==== Selected extract

The code was modified with various skip combinations. One of the examples is below. The scores were compared to find if skipping was effective or not.

In [None]:
# Atom encoder

class AtomEncoder(torch.nn.Module):
    def __init__(self, hidden_channels):
        super(AtomEncoder, self).__init__()

        self.embeddings = torch.nn.ModuleList()

        for i in range(9):
            self.embeddings.append(torch.nn.Embedding(300, hidden_channels))

    def reset_parameters(self):
        for embedding in self.embeddings:
            embedding.reset_parameters()

    def forward(self, x):
        if x.dim() == 1:
            x = x.unsqueeze(1)

        out = 0
        for i in range(x.size(1)):
            out += self.embeddings[i](x[:, i])
        return out


# A simple graph neural network model

from torch_geometric.nn import GCNConv, GATv2Conv, DeepGCNLayer
from torch_geometric.nn import global_mean_pool as gap
import torch.nn.functional as F
from torch.nn import Linear
class GCN(torch.nn.Module):
    def __init__(self, hidden_channels, num_node_features, num_classes):
        super(GCN, self).__init__()
        # torch.manual_seed(42)
        self.emb = AtomEncoder(hidden_channels=100)
        self.gat1 = GATv2Conv(hidden_channels, hidden_channels)
        self.gat2 = GATv2Conv(hidden_channels, hidden_channels)

========

▶ _Directions_:
1. Summarize the graph neural network excerpt in two sentences.
2. Reproduce the graph neural network excerpt between "# A simple graph" and "self.gat2 = GATv2Conv(hidden_channels, hidden_channels)", inclusive.
3. Write the next part of the graph neural network excerpt, picking up after its final line.

==== Data excerpts

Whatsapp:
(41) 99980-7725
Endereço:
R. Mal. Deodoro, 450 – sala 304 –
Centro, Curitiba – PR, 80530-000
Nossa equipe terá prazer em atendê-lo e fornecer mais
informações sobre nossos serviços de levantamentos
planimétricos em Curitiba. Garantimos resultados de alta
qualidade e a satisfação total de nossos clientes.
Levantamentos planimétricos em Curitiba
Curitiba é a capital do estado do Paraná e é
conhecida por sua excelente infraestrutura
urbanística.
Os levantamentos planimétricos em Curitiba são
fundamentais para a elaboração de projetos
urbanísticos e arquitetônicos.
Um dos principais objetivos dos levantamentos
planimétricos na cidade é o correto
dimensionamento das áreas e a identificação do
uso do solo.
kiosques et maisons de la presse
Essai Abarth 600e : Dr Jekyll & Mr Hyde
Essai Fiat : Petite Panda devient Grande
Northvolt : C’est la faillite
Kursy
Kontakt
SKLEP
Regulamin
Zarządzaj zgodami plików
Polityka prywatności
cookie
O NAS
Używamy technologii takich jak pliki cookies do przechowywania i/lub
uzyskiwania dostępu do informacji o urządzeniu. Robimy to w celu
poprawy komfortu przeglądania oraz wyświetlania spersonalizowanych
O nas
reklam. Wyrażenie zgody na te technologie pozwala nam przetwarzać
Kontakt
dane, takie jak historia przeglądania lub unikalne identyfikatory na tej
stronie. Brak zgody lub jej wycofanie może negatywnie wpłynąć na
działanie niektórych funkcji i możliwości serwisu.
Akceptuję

========

▶ _Answers by item number_:
1. The code was modified with various skip combinations, and the resulting scores were compared to determine whether skipping was effective. In the example shown, an AtomEncoder builds nine embedding tables and sums the embeddings of each input column, and a GCN model is started that uses this encoder followed by two GATv2Conv layers.

2.
# A simple graph neural network model

from torch_geometric.nn import GCNConv, GATv2Conv, DeepGCNLayer
from torch_geometric.nn import global_mean_pool as gap
import torch.nn.functional as F
from torch.nn import Linear
class GCN(torch.nn.Module):
    def __init__(self, hidden_channels, num_node_features, num_classes):
        super(GCN, self).__init__()
        # torch.manual_seed(42)
        self.emb = AtomEncoder(hidden_channels=100)
        self.gat1 = GATv2Conv(hidden_channels, hidden_channels)
        self.gat2 = GATv2Conv(hidden_channels, hidden_channels)

3.
        self.gat3 = GATv2Conv(hidden_channels, hidden_channels)
        self.gat4 = GATv2Conv(hidden_channels, hidden_channels)
        self.gat5 = GATv2Conv(hidden_channels, hidden_channels)
        self.lin = Linear(hidden_channels, num_classes)

    def forward(self, batch):
        x , edge_index, batch_size = batch.x, batch.edge_index, batch.batch
        x = self.emb(x)
        x = self.gat1(x, edge_index)
        x = x.relu()
        x_out1 = x.clone()
        x = self.gat2(x, edge_index)
        x = x.relu()
        x = self.gat3(x, edge_index)
        x = x.relu()
        x = x + self.gat4(x, edge_index)
        x = x.relu()
        x = x + x_out1
        x = x + self.gat5(x, edge_index)
        

        # 2. Readout layer
        x = gap(x, batch_size)  # [batch_size, hidden_channels]
        # 3. Apply a final classifier
        x = F.dropout(x, p=0.5, training=self.training)
        x = self.lin(x)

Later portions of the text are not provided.